I don’t smell whisky or stale cigarettes. I just smell David. For some reason, his “sleepy smell” reminds me of honey—mellow and earthy. I’m reminded of how, as a small child, I used to enjoy the scent of our little dog when she uncurled herself from a nap. Her “sleepy smell” was reminiscent of a newly opened bag of corn chips, and when my father died and my mother sent her to live with another family, I missed that smell more than anything else about her. She was a little rough around the edges. I smile at the silly comparison between David Calgaro and Sasha the Sheltie: intoxicating “sleepy smells” and a little rough around the edges.
As I inhale David and think of my childhood, I wonder about his. I wonder if he had a pet. I wonder if he liked school. I wonder what his mother was like. I hope she loved her bright little bird. I hope she protected him from his alcoholic father better than my mother protected me. It brings me a little comfort knowing that, even though all of David’s girlfriends have somehow failed him, perhaps she didn’t. Perhaps, when she was still alive, he felt loved. Perhaps she hugged him and ruffled his hair and kissed him on the cheek before he stepped onto the school bus every morning. Perhaps she made him dinner and laid out a pair of freshly washed pajamas every night. Perhaps she took him to the movies and out for ice cream and did all the beautiful, loving things a mother is supposed to do. All the things my own mother did before my father died. I hope David was happy then. But somehow I doubt it. He told me a few days after we met that he didn’t believe his parents wanted the child they already had. Still...maybe he was loved and just didn’t know it.

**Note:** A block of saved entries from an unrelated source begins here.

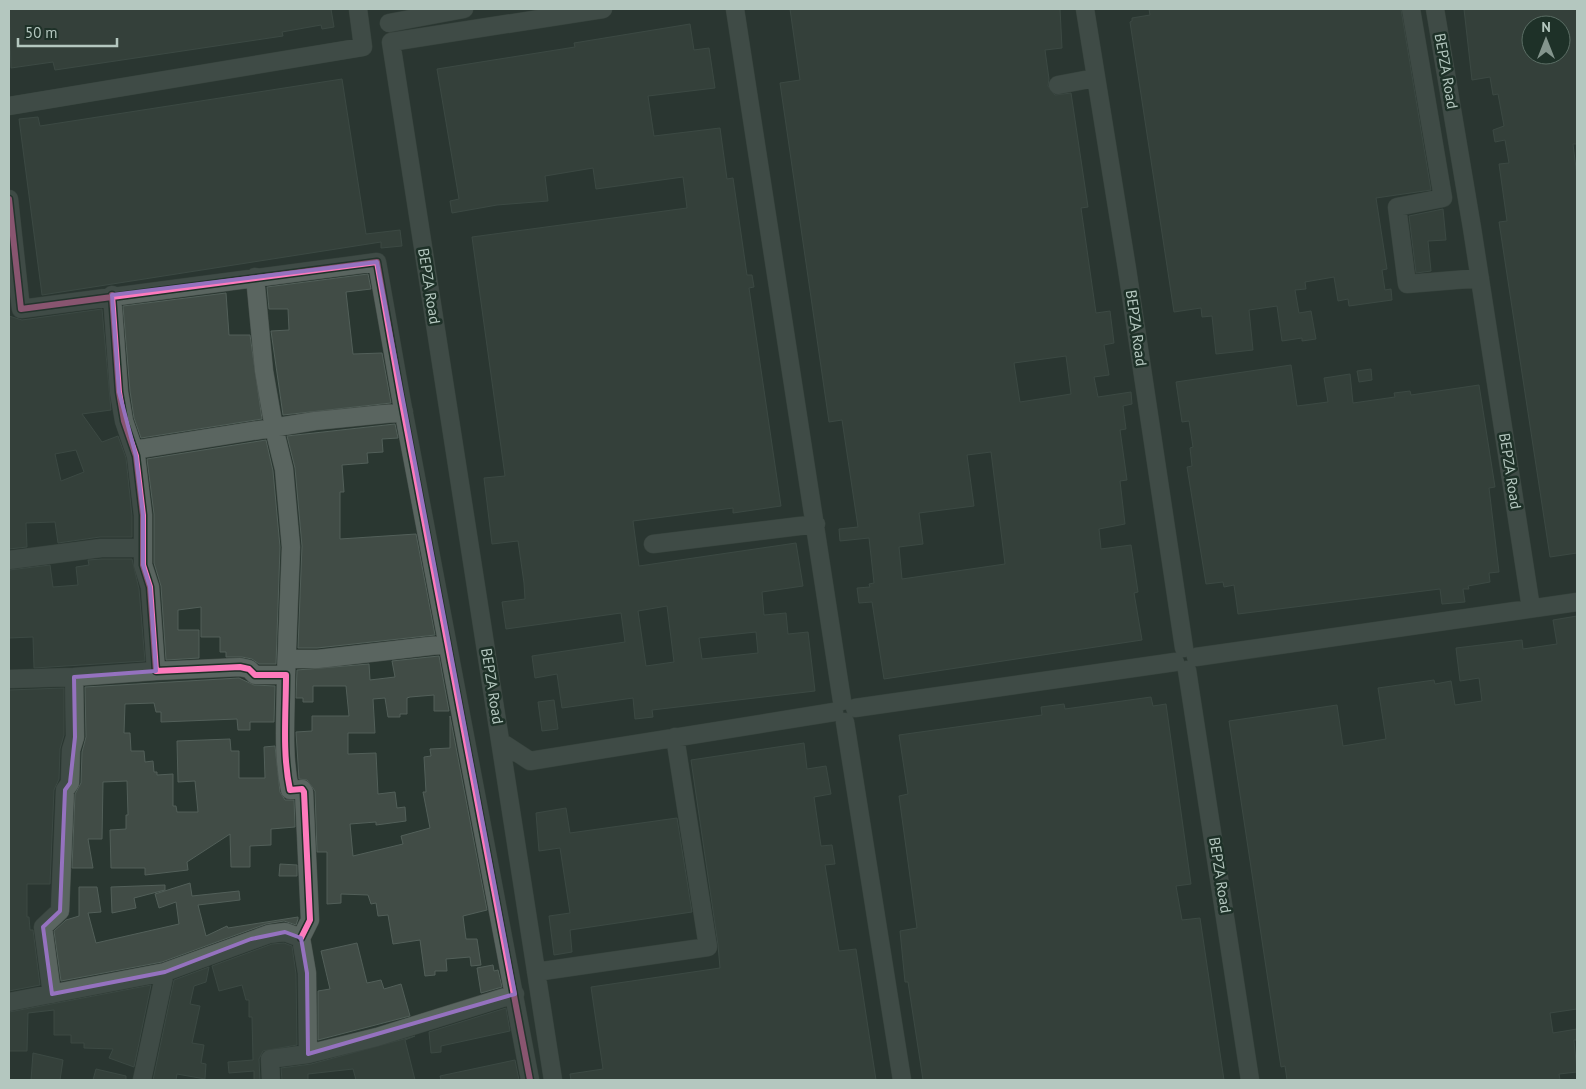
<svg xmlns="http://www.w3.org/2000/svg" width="1586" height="1089" viewBox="0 0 1586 1089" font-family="'PT Sans',sans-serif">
	<rect width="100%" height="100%" fill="#2a3731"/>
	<path fill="#414c46" stroke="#525f59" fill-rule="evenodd" d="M9,9H331L334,27L322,29L321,25L282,32L283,36L55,70L53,62L11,68Z
		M790,9H1060L1062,48L1045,50L1049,79L1048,86L1055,95L1071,93L1088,207L1081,208L1096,313L1110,311L1114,343L1104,345L1109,375L1094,377L1098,397L1131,392L1132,404L1123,406L1126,429L1120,430L1127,480L1120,481L1125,524L1099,529L1101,549L1131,545L1138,592L1134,593L1142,640L884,679L872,602L859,603L857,588L870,587L869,584L874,583L869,538L840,541L839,529L858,527L842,420L829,422L780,83L800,80ZM1066,356L1071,394L1020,402L1014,363ZM991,452L1005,564L902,579L899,547L923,544L919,513L974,506L967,455Z
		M1149,9H1401L1431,190L1376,198L1387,269L1382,270L1385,290L1391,289L1392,300L1349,306L1348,299L1338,301L1334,277L1305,282L1306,289L1295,290L1299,313L1311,311L1316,339L1302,341V338L1282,341L1277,306L1249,310L1253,350L1216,354L1212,316L1202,317L1201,308L1174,312L1130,22L1132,21V18L1150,15Z
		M1464,9H1577V144H1573L1577,176V553L1550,557L1499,222L1507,221L1499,164L1509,163L1505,140L1495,142L1493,130L1504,126L1498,94L1493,95L1490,77L1472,80ZM1531,25H1561V55H1531Z
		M690,24L694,50L709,48L715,88L648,96L654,136L720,128L727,179L733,178L747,275H752L754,287L749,288L781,506L733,513V508L633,521L639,566L796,543L803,586L762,592L764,615L786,613L788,634L808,632L815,691L652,710L653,717L635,719L633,698L562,708L557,674L535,678L532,656L625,642L621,613L506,629L502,602L525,599L524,583L518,541L492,544L484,478L505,476L472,237L687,208L683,177L596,189L593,168L545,176L548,201L497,205L452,213L450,201L459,199L437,69L575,47L574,43ZM667,606L674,662L646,666L638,611ZM756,632L758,653L702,659L699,638Z
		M342,79L366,234L400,230L402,246L381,248V242L42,295L19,119L38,117L40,126Z
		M1443,209L1446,240L1428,241L1431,271L1416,273L1409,216Z
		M368,274L371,289L346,292L353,354L382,353L391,403L283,415L271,331L289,330L288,309H269L267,287Z
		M226,293L229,335H250L262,419L141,438L134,418L130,391L123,306Z
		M102,309L111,410L82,414L102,442L118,436L126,458L132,516V537H100L58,543L55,522L26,523L27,547L9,549V316L22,320ZM76,450L84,472L61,481L55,454Z
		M1291,365L1297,406L1328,402L1324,378L1350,374L1353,403L1395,397L1394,393L1410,391L1411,395L1479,385L1495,487L1489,488L1499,572L1489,573L1490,582L1468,586L1469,589H1463L1465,602L1442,604L1440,589L1238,614L1234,585L1224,587L1223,582L1206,584L1187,467L1192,466L1190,448L1193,447L1189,421L1182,422L1176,382Z
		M1371,369L1372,380L1359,382L1357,371Z
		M395,424L398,438L382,439L383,452L367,453L368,463L342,465L344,492H340V539L416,534L435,635L317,648H298L302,546L295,468L287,436Z
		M266,440L273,471L280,547L276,664H259L252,659L242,657H226V652H220V637H201V607L178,610V630H199V658L166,660L161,586L154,563V514L147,459Z
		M102,559H132L139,589L145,661L34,668L33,637L9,638V570L50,565L53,587L78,585L76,567L89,565L88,560Z
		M1577,616V1009L1550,1013L1553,1033L1577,1029V1040H1574L1577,1072L1559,1074L1560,1080H1287L1285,1066L1281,1067L1229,721L1337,705L1343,746L1386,739L1378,688L1434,680L1435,684L1451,681L1455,705L1482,701L1479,678L1460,681L1456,648L1522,640L1523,649L1557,644L1553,620Z
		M439,656L449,711H434V695L410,697L407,698V714H400V717H388L385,698L373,699L375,733H348V754L376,753L378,794L395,792L397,808L405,807L406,821L376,825V822L350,824L353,856L403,844L401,836L430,828L423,792H426L424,757L431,756L430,749L450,748V716L487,910L463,916L466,939H477L481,965L471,966L470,957L446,959L447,971H435V975L425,976L420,940L393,944L388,915L378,916L376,903L371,904L368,895L341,894V903L327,904V852H317L315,791L307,780L299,779L296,732L312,731V716H349L346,686H313V702H303V698H296L297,670L369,664L370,680L395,677L392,661Z
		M239,678L254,685L275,686L274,722H250V730H238L237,719L161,722V712H156L154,703L125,704L124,733H130L131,751H144L145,762L153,761L154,772H157V775L173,774V806H176L177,812H198L195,781L178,782L177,741L230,739L231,751H239V778H265L264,747L275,746L280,792L285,800H294L295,827L271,829V845L250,846V867H231L230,834L187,862L188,870L145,875V868H111L110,830L126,829V815H128L127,781L103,782L102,839H88L93,868H72L75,794L81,783L82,752L86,737L85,687Z
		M64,688V735L60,749L59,779L54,790L50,884H27V917H29L30,930H33L40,985L9,991V690Z
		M1151,697L1153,706L1166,704L1191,884L1176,886L1182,920L1200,918L1224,1080H923L908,982H905L900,931L917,928L899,796L908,794L899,735L1042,715L1041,707L1064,704L1065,709Z
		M554,700L558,729L542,731L538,702Z
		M804,743L807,769L826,766L831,794L814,797L821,846L832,845L835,864L825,865L839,951L856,949L876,1080H571L570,1074L603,1069L591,987L720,968L718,945L691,760Z
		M566,808L570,833L677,818L692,912L570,930L572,952L554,955L549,916L570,913L560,848L539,851L536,813Z
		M280,864L297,865V876H279Z
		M190,883L192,896L239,891L240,900L198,905L206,936L227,926L228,928L298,917V919L296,925L284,921L266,924L162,962L61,981L54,931L66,920L79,916V887H97L101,912L88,913L96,943L179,924L176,902L159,908L155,894Z
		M165,885V890L134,898L136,908L112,913L111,887Z
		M284,943L292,946L296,974L297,1045L263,1051L259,1059L260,1080H254V1071L229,1073L228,1062L253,1060L252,1017H249V1000H246L242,985L219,991L212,966L272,944Z
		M357,943L367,983L381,980L384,989L401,984L410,1016L318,1040V991L330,989L321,951Z
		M493,965L494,971L498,970L502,987L481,993L477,968Z
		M209,967L206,982L194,986L190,1004L200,1006L192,1043L204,1045L201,1063L206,1064L205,1079L177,1074L176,1080H153L174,980Z
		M151,985L134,1067L109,1058L113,1049L84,1048V1043H71V1035H54V1010L28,1013L27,1051H9V1012Z
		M506,1008L510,1031L441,1046V1052L431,1053L429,1032Z
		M415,1036L405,1040L415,1080H356L353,1069L308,1074V1080H282L281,1068L311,1064Z
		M33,1053L63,1060L60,1080H31Z
		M515,1060L519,1080H441L440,1076Z
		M96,1069L126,1076V1080H93Z"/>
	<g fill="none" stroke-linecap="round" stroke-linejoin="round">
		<defs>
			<path id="minor" d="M735,9L842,701
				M1085,9L1127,269L1184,648
				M1411,9L1443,198L1397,207L1407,284L1480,278
				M1435,9L1472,228L1531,608
				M389,23L464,9
				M1058,85L1095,78
				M9,106L363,47L358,9
				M9,199L21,309L377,262L401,398L530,1080
				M255,277L264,371L274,428L284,469L291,547L286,675
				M112,295L119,392L124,421L136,456L143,515V565L150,587L156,671L240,667L249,669L255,675H286C286,713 282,753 290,790L302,789L304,792L310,920L301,938
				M134,450L315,421L404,412
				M653,544L816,524
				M9,560L101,548H143
				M1196,657L1577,602
				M287,659H318L447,644
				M1187,670L1250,1080
				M9,679L74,677
				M855,708L1175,662
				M845,722L902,1080
				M501,742L530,761L834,712
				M536,972L708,947L675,737
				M52,994L43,927L60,911L65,790L70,783L71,750L75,737L74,677L156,671
				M9,1002L165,972L269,934L285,932L301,938L307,973L308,1054L377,1037L515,994
				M142,1080L165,972
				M271,1080L270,1059L308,1054
				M553,1080L391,42L603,9"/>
		</defs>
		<use href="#minor" stroke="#48524d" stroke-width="19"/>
		<use href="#minor" stroke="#5a6560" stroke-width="18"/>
		<defs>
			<path id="cycleway" d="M9,199L21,309L377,262L401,398L530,1080
				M112,295L119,392L124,421L136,456L143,515V565L150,587L156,671L240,667L249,669L255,675H286C286,713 282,753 290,790L302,789L304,792L310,920L301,938"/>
		</defs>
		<use href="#cycleway" stroke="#1e3128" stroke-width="9"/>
		<use href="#cycleway" stroke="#fd7abc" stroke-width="6"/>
	</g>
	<path d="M0 0H1586V1089H0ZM377,262L515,994L308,1054L307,973L301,938L285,932L251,939L165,972L52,994L43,927L60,911L65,790L70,783L75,737L74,677L156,671L150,587L143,565V515L136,456L119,392L112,295Z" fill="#2a3731" fill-opacity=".55" fill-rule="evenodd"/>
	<path fill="none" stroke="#9572bf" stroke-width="4" stroke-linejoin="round" d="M377,262L515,994L308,1054L307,973L301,938L285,932L251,939L165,972L52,994L43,927L60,911L65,790L70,783L75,737L74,677L156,671L150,587L143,565V515L136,456L119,392L112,295Z"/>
	<g text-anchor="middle" stroke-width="5" stroke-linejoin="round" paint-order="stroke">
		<g font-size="15" fill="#b4c7bf" stroke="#1e3128">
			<text transform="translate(1446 71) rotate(80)" y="5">BEPZA Road</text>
			<text transform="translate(429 286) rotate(81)" y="5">BEPZA Road</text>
			<text transform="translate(1136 328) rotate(82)" y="5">BEPZA Road</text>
			<text transform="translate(1510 471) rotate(81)" y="5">BEPZA Road</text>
			<text transform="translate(492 686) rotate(81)" y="5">BEPZA Road</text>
			<text transform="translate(1220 875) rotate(81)" y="5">BEPZA Road</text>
		</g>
	</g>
	<rect width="1586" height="1089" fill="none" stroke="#b4c7bf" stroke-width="20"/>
	<g transform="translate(1546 40)"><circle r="24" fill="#1e3128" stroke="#5a6d64"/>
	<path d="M0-4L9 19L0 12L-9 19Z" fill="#84958d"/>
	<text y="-8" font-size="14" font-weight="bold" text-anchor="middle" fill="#b4c7bf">N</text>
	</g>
	<path d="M18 38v8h99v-8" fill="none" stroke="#b4c7bf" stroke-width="2.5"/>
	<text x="25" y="38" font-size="15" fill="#b4c7bf" stroke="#1e3128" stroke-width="4" paint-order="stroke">50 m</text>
</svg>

I feel his legs move behind mine, his hips press into my back, and his hand swipe slowly across my belly.
“Good morning,” he says quietly. “Are you going to get up and go to work?”
“Nah,” I say, “I think I’ll just stay here with you all day.”
“That would be nice,” he says, running his hand up to the top of my hip and resting it there. “I thought maybe you had fallen back to sleep.”
“Nope. I was just lying here thinking.”
“About?”
“You and your sleepy smell.”
“My what?”
“Your sleepy smell. You know, it’s what you smell like when you’re asleep. Everyone has a sleepy smell.”
“Really?” he says, keeping his voice quiet and his body still. “And what is my sleepy smell?”
“Well, on Wednesday mornings you usually smell like a drunken gambler, but your usual sleepy smell is like honey.”
“Seriously?” I can feel his head draw back when he says it. “Honey?”
“Yep. Honey. It’s a good smell. I used to have a dog that smelled like corn chips when she slept, so at least your smell is better than that.”
“I don’t think so. Corn chips are more manly than honey. Can’t you say I smell like something more masculine? I don’t know, like motor oil or exhaust or something?”
“Okay, then I’ll take back the honey smell and replace it with sawdust. How about that, carpenter man? Is that manly enough for you?” I am smiling from ear to ear, and I’m nearly laughing as I say it. But I feel him tighten after the words are out. I roll over, and I can see on his face that I have said something wrong.
“No. Not sawdust,” he says as I lift my hand to brush his cheek. “My dad used to smell like sawdust. And Scotch. A whole lot of Scotch.”
“Well,” I say with a forced smile, “then maybe we should just stick with the honey. It can be our little effeminate secret.” His lips curl into a small, tight grin, and he nods his head slightly.
We lie face-to-face in my bed for a minute or two before he speaks again. “My dad smelled like sawdust, and when I was really little, my mom smelled like fabric softener. I used to love the smell of dryer sheets because of her. I used to think we were rich because of that smell. But then, when she started to get sick, her smell changed. For a year or so before she died, she smelled like dirty skin and stagnant air. I think our whole apartment might have smelled like that.”
I take a breath. “Did she have cancer or something?” I ask, and before I can stop it, the sadness is welling up in my chest again. Compassion and sympathy and sorrow cram into my heart. I swallow hard in hopes of keeping my emotions to myself.